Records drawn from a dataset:
○ ○ ○

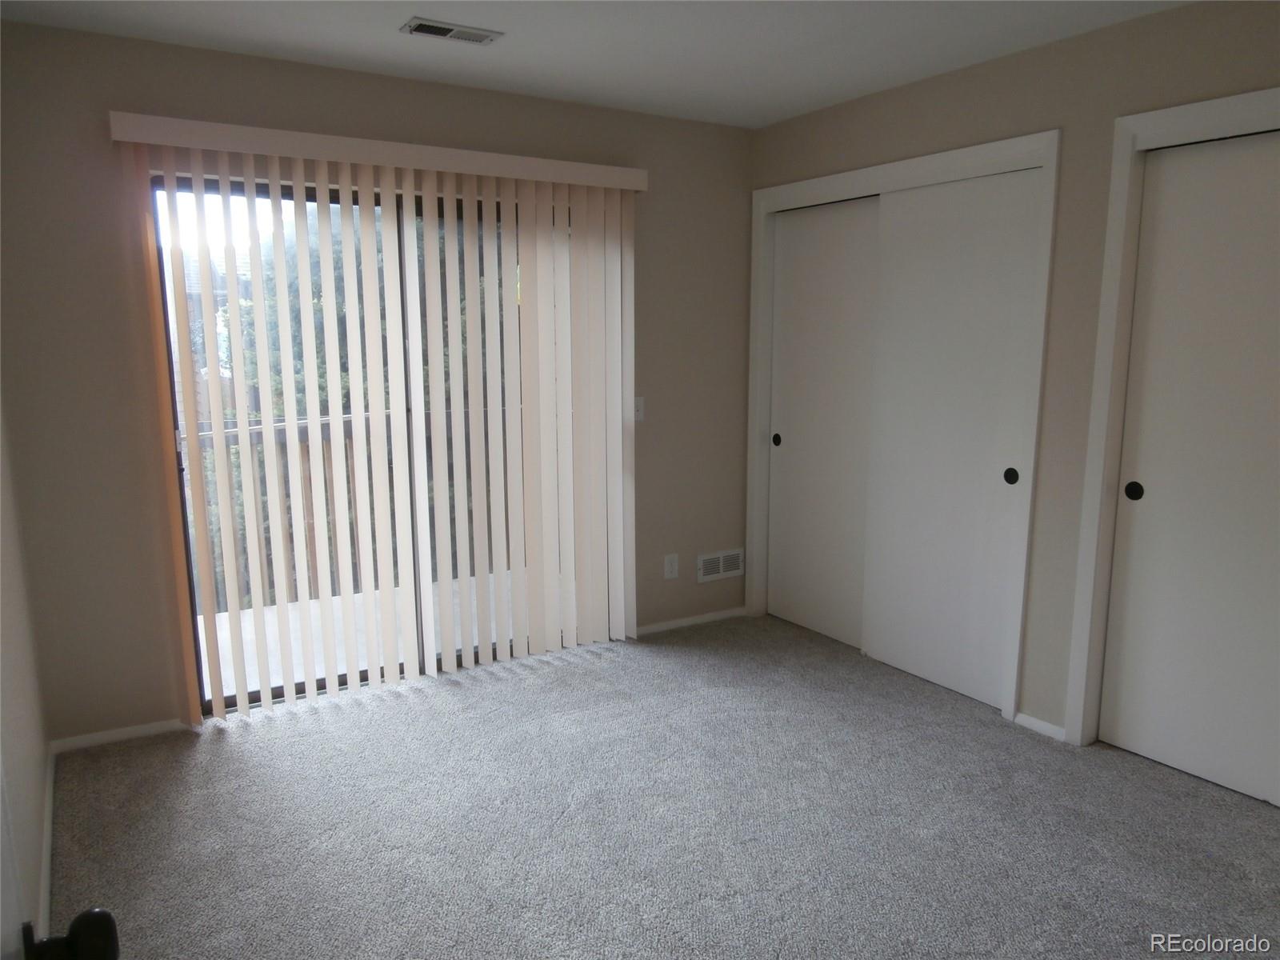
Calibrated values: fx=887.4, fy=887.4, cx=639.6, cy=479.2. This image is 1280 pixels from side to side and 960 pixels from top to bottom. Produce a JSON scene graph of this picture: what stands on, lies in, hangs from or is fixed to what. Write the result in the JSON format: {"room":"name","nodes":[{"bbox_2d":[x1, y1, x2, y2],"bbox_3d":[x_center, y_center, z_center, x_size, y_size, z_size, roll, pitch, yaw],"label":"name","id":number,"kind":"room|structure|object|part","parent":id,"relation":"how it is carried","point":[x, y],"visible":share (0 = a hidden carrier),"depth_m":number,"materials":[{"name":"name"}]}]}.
{"room":"bedroom","nodes":[
{"label":"bedroom","id":0,"kind":"room"},
{"bbox_2d":[0,395,51,956],"bbox_3d":[-1.026,0.088,1.140,0.137,2.452,4.177,-6,11,-32],"label":"left wall","id":1,"kind":"structure","parent":0,"point":[38,805],"depth_m":2.40,"materials":[{"name":"paint"}]},
{"bbox_2d":[36,742,56,941],"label":"baseboard","id":2,"kind":"structure","parent":1,"relation":"attached to","point":[46,867],"depth_m":2.48,"materials":[{"name":"white paint"}]},
{"bbox_2d":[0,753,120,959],"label":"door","id":3,"kind":"structure","parent":1,"relation":"attached to","point":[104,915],"depth_m":0.79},
{"bbox_2d":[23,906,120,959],"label":"door knob","id":4,"kind":"object","parent":3,"relation":"attached to","point":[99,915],"visible":0.98,"depth_m":0.82,"materials":[{"name":"black metal"}]},
{"bbox_2d":[0,18,751,746],"bbox_3d":[-0.752,-0.386,3.823,3.304,2.447,0.156,-6,11,-32],"label":"back wall","id":5,"kind":"structure","parent":0,"point":[213,54],"depth_m":3.18,"materials":[{"name":"beige paint"}]},
{"bbox_2d":[49,717,190,752],"bbox_3d":[-1.870,0.925,3.237,0.452,0.054,0.013,-6,11,-32],"label":"baseboard","id":6,"kind":"structure","parent":5,"relation":"attached to","point":[96,738],"depth_m":3.21,"materials":[{"name":"white paint"}]},
{"bbox_2d":[150,172,571,715],"bbox_3d":[-0.958,-0.156,3.748,1.800,2.043,0.124,-6,11,-32],"label":"sliding glass door","id":7,"kind":"structure","parent":5,"relation":"in","point":[322,682],"depth_m":3.59,"materials":[{"name":"glass"}]},
{"bbox_2d":[113,113,643,720],"bbox_3d":[-0.856,-0.224,3.624,2.007,2.147,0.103,-6,11,-32],"label":"vertical blind","id":8,"kind":"object","parent":5,"relation":"attached to","point":[406,184],"visible":0.98,"depth_m":3.59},
{"bbox_2d":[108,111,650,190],"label":"blind valance","id":9,"kind":"object","parent":5,"relation":"attached to","point":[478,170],"visible":0.93,"depth_m":3.30,"materials":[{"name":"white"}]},
{"bbox_2d":[633,396,645,421],"bbox_3d":[-0.009,-0.331,4.166,0.075,0.117,0.018,-6,11,-32],"label":"light switch","id":10,"kind":"object","parent":5,"relation":"attached to","point":[640,412],"visible":0.65,"depth_m":4.17,"materials":[{"name":"white plastic"}]},
{"bbox_2d":[663,552,679,579],"bbox_3d":[0.157,0.427,4.390,0.076,0.122,0.008,-6,11,-32],"label":"wall socket","id":11,"kind":"object","parent":5,"relation":"attached to","point":[669,568],"visible":0.99,"depth_m":4.39,"materials":[{"name":"white plastic"}]},
{"bbox_2d":[631,606,744,637],"bbox_3d":[0.242,0.714,4.492,0.787,0.053,0.012,-6,11,-32],"label":"baseboard","id":12,"kind":"structure","parent":5,"relation":"attached to","point":[655,627],"depth_m":4.48,"materials":[{"name":"white paint"}]},
{"bbox_2d":[696,548,743,582],"bbox_3d":[0.418,0.443,4.584,0.297,0.146,0.014,-6,11,-32],"label":"wall vent","id":13,"kind":"object","parent":5,"relation":"attached to","point":[735,571],"visible":0.99,"depth_m":4.58,"materials":[{"name":"white metal"}]},
{"bbox_2d":[0,0,1187,128],"bbox_3d":[0.430,-1.352,1.832,3.733,0.116,4.487,-6,11,-32],"label":"ceiling","id":14,"kind":"structure","parent":0,"point":[798,103],"depth_m":2.99,"materials":[{"name":"white paint"}]},
{"bbox_2d":[400,17,503,44],"bbox_3d":[-0.618,-1.470,2.918,0.307,0.012,0.140,-6,11,-32],"label":"ceiling vent","id":15,"kind":"object","parent":14,"relation":"attached to","point":[446,30],"visible":0.99,"depth_m":2.90,"materials":[{"name":"metal"}]},
{"bbox_2d":[48,611,1279,959],"bbox_3d":[0.460,1.172,2.248,3.966,0.105,4.697,-6,11,-32],"label":"carpet floor","id":16,"kind":"structure","parent":0,"point":[574,824],"depth_m":2.70,"materials":[{"name":"grey carpet"}]},
{"bbox_2d":[748,0,1279,758],"bbox_3d":[1.715,-0.230,2.850,0.137,2.444,4.175,-6,11,-32],"label":"right wall","id":17,"kind":"structure","parent":0,"point":[966,127],"depth_m":3.09,"materials":[{"name":"beige paint"}]},
{"bbox_2d":[744,128,1055,726],"bbox_3d":[1.053,-0.240,3.884,0.142,2.152,1.568,-6,11,-32],"label":"closet door frame","id":18,"kind":"structure","parent":17,"relation":"attached to","point":[759,198],"depth_m":3.49,"materials":[{"name":"white paint"}]},
{"bbox_2d":[768,199,879,649],"bbox_3d":[0.889,-0.253,4.222,0.050,2.033,0.762,-6,11,-32],"label":"sliding closet door","id":19,"kind":"structure","parent":18,"relation":"in","point":[849,297],"depth_m":4.22,"materials":[{"name":"white paint"}]},
{"bbox_3d":[0.704,-0.205,4.634,0.028,0.068,0.047,-6,11,-32],"label":"finger pull","id":20,"kind":"part","parent":19,"relation":"part of","materials":[{"name":"black metal"}]},
{"bbox_2d":[861,166,1042,710],"bbox_3d":[1.237,-0.153,3.582,0.054,2.035,0.747,-6,11,-32],"label":"sliding closet door","id":21,"kind":"structure","parent":18,"relation":"in","point":[886,649],"depth_m":3.55,"materials":[{"name":"white paint"}]},
{"bbox_3d":[1.419,-0.013,3.409,0.026,0.068,0.046,-6,11,-32],"label":"finger pull","id":22,"kind":"part","parent":21,"relation":"part of","materials":[{"name":"black"}]},
{"bbox_2d":[1013,711,1066,740],"bbox_3d":[1.480,0.912,3.279,0.013,0.056,0.208,-6,11,-32],"label":"baseboard","id":23,"kind":"structure","parent":17,"relation":"attached to","point":[1029,719],"depth_m":3.28,"materials":[{"name":"white paint"}]},
{"bbox_2d":[1064,88,1279,755],"bbox_3d":[1.984,-0.005,2.428,0.141,2.123,1.505,-6,11,-32],"label":"door frame","id":24,"kind":"structure","parent":17,"relation":"attached to","point":[1111,216],"depth_m":2.93,"materials":[{"name":"white paint"}]},
{"bbox_2d":[1102,127,1279,809],"bbox_3d":[1.865,-0.012,2.727,0.061,2.033,0.767,-6,11,-32],"label":"sliding closet door","id":25,"kind":"structure","parent":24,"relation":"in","point":[1119,732],"depth_m":2.83,"materials":[{"name":"white paint"}]},
{"bbox_3d":[1.696,0.039,3.064,0.026,0.066,0.047,-6,11,-32],"label":"finger pull","id":26,"kind":"part","parent":25,"relation":"part of","materials":[{"name":"black metal"}]},
{"label":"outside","id":27,"kind":"structure","parent":0,"visible":0},
{"bbox_2d":[201,570,522,701],"bbox_3d":[-1.334,0.814,4.621,4.403,0.136,1.421,-6,11,-32],"label":"balcony floor","id":28,"kind":"structure","parent":27,"point":[202,630],"depth_m":4.47,"materials":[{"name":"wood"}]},
{"bbox_2d":[186,412,499,611],"bbox_3d":[-1.809,0.144,5.018,3.791,1.058,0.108,-6,11,-32],"label":"balcony railing","id":29,"kind":"object","parent":28,"relation":"on","point":[258,442],"visible":0.29,"depth_m":4.97,"materials":[{"name":"wood"}]},
{"label":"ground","id":30,"kind":"structure","parent":27,"visible":0},
{"bbox_2d":[188,208,503,592],"bbox_3d":[-2.513,-0.795,9.526,5.416,7.348,3.645,-6,11,-32],"label":"tree","id":31,"kind":"object","parent":30,"relation":"on","point":[316,302],"visible":0.16,"depth_m":8.15,"materials":[{"name":"green plant"}]}
]}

○ ○ ○

EXERCISE DIRECTIONS: Your job is to copy out every line from the records above that has the word "bedroom".

EXERCISE ANSWER:
{"room":"bedroom","nodes":[
{"label":"bedroom","id":0,"kind":"room"},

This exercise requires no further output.